- _DOCUMENT EXTRACT_
I think that if you actually speak up about it, how it effected it you and how you emerged from the ashes, it would help others. I don't think you have anything to fear. It could very empowering when you share this from the stance of strong warrior survivor rather than from the vantage point of victim.
posted by watercarrier at 10:44 AM on April 6, 2009


Your employer and your co-workers are not your therapist. They're not even your friends. If you make a big deal over this, the implication may be taken that you want special kid-gloves treatment because your history of bullying victimization makes you cringe when shouted at, or etc.

Unfortunately, it's not so unusual. I suggest you find your emotional refuge away from the arena of work, where maintaining a slight hard shell of impersonal distance is probably wiser.
posted by zadcat at 10:44 AM on April 6, 2009 [1 favorite]


I think that if you just post about it on your blog, assuming your blog is not a professional blog, it's unlikely to have much of an impact on anything. People post all sorts of things on their blogs, and lots of people had troubled childhoods. Unless you are much more famous than I would imagine you are, only your friends will care, and they will be sympathetic.

I wouldn't bring it up directly at work. Your colleagues are not your therapist, and they don't really need to know you have difficulty with trust issues or why. If you happen to have 'difficulty trusting others' show up on your annual review, you might mention it then, but keep it brief, and don't use it as an excuse, but as background information from which you expound on the subject of how you are working to improve that aspect of your professional behaviour.

- _PROVIDED INFORMATION_
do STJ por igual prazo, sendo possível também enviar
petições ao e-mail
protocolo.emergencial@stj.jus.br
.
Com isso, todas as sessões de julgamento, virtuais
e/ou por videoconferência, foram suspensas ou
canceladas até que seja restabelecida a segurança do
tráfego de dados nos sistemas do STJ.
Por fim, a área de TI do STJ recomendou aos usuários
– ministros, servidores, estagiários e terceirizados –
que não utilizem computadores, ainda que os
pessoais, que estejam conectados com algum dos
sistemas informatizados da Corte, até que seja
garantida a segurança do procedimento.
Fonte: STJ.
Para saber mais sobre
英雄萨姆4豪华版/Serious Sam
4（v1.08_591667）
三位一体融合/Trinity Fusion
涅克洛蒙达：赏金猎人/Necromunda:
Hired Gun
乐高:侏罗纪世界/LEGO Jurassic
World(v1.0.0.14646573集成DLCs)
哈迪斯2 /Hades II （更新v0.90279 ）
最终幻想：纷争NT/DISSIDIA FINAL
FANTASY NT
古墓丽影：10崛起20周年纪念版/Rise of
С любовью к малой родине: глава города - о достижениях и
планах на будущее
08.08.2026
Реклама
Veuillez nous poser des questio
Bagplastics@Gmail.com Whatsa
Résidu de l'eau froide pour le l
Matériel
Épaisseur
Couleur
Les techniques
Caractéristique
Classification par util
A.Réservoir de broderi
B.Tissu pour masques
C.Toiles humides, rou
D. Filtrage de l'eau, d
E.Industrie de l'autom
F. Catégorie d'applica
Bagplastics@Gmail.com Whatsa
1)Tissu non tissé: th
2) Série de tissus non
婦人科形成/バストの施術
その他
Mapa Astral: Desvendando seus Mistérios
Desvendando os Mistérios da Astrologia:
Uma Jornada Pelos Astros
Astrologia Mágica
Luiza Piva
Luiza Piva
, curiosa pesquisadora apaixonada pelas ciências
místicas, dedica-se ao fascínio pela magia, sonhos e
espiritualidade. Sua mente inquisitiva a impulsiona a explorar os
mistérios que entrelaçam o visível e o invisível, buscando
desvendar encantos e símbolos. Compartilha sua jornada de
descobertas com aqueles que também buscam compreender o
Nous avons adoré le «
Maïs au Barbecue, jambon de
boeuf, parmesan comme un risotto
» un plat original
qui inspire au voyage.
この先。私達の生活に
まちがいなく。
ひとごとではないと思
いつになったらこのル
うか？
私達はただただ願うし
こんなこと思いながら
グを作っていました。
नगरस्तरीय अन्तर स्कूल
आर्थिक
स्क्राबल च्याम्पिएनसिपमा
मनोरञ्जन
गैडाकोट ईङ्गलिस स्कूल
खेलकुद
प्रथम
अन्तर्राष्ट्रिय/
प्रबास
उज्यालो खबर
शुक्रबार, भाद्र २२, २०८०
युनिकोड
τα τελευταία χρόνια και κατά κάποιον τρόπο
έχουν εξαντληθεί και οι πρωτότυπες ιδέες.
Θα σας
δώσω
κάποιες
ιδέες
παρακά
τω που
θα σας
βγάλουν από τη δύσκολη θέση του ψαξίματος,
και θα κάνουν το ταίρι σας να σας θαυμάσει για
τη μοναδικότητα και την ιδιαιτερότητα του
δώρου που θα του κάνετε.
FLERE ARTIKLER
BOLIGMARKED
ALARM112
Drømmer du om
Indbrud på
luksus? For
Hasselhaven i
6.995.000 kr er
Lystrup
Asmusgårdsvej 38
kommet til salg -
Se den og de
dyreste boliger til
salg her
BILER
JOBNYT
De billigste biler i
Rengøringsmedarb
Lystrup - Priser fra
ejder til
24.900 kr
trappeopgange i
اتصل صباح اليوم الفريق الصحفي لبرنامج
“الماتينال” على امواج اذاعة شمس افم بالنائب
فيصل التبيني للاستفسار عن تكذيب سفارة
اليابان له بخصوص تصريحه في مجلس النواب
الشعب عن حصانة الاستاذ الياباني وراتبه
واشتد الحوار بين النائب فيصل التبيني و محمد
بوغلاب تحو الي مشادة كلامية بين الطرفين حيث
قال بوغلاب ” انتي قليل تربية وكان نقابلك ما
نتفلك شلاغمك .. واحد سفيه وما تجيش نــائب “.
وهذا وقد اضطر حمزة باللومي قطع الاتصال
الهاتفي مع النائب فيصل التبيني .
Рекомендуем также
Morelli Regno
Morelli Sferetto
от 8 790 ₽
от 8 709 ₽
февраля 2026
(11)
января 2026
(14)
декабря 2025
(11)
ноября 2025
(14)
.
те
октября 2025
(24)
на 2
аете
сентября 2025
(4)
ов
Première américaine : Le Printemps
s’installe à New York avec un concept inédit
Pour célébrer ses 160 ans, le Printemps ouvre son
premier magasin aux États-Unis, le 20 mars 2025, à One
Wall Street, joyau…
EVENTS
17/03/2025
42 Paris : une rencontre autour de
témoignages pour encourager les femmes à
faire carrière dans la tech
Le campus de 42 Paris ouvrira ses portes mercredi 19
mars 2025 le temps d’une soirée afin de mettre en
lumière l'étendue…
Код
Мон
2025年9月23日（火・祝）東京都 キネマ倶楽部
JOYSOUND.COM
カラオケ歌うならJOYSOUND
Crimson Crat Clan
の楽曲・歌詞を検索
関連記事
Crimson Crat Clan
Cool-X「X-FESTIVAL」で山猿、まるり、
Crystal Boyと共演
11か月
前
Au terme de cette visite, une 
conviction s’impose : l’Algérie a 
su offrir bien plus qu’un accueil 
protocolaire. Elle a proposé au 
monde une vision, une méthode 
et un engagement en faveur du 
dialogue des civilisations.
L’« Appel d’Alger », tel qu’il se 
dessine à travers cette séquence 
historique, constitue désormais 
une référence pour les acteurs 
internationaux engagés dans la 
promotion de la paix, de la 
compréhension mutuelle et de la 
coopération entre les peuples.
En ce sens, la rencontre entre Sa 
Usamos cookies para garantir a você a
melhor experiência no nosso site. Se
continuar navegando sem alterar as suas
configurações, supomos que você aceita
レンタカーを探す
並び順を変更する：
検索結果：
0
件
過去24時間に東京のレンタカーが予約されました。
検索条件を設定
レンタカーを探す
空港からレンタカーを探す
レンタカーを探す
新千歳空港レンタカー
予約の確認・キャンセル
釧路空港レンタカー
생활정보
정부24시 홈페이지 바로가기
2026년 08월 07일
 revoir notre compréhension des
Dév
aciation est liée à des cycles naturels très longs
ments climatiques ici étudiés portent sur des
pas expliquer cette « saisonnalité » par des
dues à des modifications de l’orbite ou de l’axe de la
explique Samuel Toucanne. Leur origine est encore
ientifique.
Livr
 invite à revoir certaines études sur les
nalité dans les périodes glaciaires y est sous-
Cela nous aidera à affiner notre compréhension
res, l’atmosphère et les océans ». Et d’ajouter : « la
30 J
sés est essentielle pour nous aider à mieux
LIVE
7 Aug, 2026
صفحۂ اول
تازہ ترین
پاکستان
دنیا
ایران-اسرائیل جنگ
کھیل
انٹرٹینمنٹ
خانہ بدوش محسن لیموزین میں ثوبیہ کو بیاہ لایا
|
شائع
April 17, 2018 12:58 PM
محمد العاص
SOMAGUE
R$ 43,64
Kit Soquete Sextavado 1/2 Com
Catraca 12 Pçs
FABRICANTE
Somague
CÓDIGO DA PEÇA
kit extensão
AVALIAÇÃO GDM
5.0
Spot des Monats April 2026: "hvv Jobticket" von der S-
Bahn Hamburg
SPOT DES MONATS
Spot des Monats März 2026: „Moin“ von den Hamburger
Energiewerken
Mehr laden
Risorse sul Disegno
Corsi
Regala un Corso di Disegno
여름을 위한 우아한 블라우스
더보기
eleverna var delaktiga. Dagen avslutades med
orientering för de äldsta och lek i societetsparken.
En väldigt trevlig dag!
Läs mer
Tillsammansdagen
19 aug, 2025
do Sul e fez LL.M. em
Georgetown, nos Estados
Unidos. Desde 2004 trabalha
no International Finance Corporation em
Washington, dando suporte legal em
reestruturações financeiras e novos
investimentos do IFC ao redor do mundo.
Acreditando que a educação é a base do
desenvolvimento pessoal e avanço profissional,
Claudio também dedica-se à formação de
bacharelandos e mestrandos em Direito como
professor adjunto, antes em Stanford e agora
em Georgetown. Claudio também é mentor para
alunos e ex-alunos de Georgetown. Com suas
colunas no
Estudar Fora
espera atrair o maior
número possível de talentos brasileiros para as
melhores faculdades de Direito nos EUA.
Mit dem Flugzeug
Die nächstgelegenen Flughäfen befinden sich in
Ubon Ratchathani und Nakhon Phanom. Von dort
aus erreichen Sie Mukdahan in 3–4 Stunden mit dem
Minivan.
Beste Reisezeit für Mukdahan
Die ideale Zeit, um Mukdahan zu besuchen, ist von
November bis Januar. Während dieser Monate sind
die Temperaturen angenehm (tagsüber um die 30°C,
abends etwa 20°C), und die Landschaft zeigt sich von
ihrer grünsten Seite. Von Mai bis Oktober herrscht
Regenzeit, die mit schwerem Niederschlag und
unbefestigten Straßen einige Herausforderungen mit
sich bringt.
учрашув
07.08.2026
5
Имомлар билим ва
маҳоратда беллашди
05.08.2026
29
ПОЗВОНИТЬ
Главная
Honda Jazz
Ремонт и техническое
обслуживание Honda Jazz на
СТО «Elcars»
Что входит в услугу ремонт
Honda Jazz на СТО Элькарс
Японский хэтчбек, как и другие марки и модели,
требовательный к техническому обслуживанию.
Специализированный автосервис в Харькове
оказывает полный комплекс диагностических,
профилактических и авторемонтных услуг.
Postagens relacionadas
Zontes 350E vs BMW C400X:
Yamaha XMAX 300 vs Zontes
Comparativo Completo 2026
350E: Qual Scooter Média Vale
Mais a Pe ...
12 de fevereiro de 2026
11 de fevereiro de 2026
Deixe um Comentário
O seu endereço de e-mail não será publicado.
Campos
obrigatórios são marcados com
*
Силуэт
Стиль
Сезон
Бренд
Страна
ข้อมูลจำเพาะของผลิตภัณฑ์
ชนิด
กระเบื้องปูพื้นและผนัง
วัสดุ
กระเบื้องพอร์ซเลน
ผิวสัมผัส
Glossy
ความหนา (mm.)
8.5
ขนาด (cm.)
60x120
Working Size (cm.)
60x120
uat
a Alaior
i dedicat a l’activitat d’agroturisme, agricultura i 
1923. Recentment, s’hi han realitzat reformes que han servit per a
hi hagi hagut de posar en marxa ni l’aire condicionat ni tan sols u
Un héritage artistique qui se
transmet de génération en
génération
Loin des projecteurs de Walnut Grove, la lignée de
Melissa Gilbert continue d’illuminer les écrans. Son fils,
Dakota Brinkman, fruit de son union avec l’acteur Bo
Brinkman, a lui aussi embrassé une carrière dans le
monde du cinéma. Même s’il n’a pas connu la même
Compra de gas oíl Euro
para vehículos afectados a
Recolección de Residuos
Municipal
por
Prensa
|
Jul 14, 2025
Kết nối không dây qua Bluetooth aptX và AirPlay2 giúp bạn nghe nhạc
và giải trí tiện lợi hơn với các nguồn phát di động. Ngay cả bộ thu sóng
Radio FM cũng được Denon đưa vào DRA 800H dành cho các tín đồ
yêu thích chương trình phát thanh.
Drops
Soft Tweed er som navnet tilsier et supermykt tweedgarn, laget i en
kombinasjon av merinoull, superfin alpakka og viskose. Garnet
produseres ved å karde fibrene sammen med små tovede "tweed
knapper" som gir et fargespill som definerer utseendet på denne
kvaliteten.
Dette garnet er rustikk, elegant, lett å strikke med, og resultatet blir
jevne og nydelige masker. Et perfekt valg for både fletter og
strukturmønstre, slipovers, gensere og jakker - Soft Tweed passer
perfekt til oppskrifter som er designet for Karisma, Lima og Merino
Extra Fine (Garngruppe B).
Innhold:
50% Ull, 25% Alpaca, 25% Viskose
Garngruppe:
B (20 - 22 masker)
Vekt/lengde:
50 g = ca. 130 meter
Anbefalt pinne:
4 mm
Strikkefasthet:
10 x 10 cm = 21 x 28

- _EXERCISE PROMPT_
Write the next part of the forum thread about revealing a history of childhood bullying, picking up after its last sentence. The data have nothing to do with the forum thread about revealing a history of childhood bullying.

- _RESPONSE_
posted by jacquilynne at 10:51 AM on April 6, 2009


At my place of work, people would be supportive, probably extremely so. Some of our staff's side projects have touched on extremely personal issues, and nobody has thought that to be inappropriate. Do you have a mentor who knows you professionally whom you could ask? Could you tell your current boss your plans, mostly just for her information, and then as a quick aside say that you'd appreciate knowing if she thinks this is a bad idea, and that you're open to any feedback or thoughts she has moving into the future?

If I were considering hiring you, and I came across an essay of this nature, the character you reveal there would shape how I would see you, but it sounds like you'll be sharing this in a mature way. (You might proceed slowly and get feedback on something before deciding whether or not to make it public.)

In general, your taking the time to share the impact of your childhood with others in a thoughtful, positive way would likely increase my respect for you. For example, someone I know met a prospective person to date, and googled her name, and found a well-written, revealing essay about her mastectomy. As my friend considered dating this woman, it was a huge positive to know this person was a caring, thoughtful, self-aware, articulate person.
posted by salvia at 11:13 AM on April 6, 2009


equalpants makes a good closing point, why not get involved in bullying prevention/education campaigns in your area? If you feel you've got special insight to share, that's the place to do it, not through some grand "coming out" at work.

If you make a big deal of it at work and talk about it a lot, that's really overdoing it I think. No one wants to hear about your issues all the time in the workplace.

But if you're out in the community, getting involved and sharing your perspective, that will help you feel that you're really using your experience to make a difference. And you can mention it to your co-workers without making them groan.

In short, it's ok to mention it in the workplace, but don't overdo it or let it define you. The community is your outlet, not the workplace.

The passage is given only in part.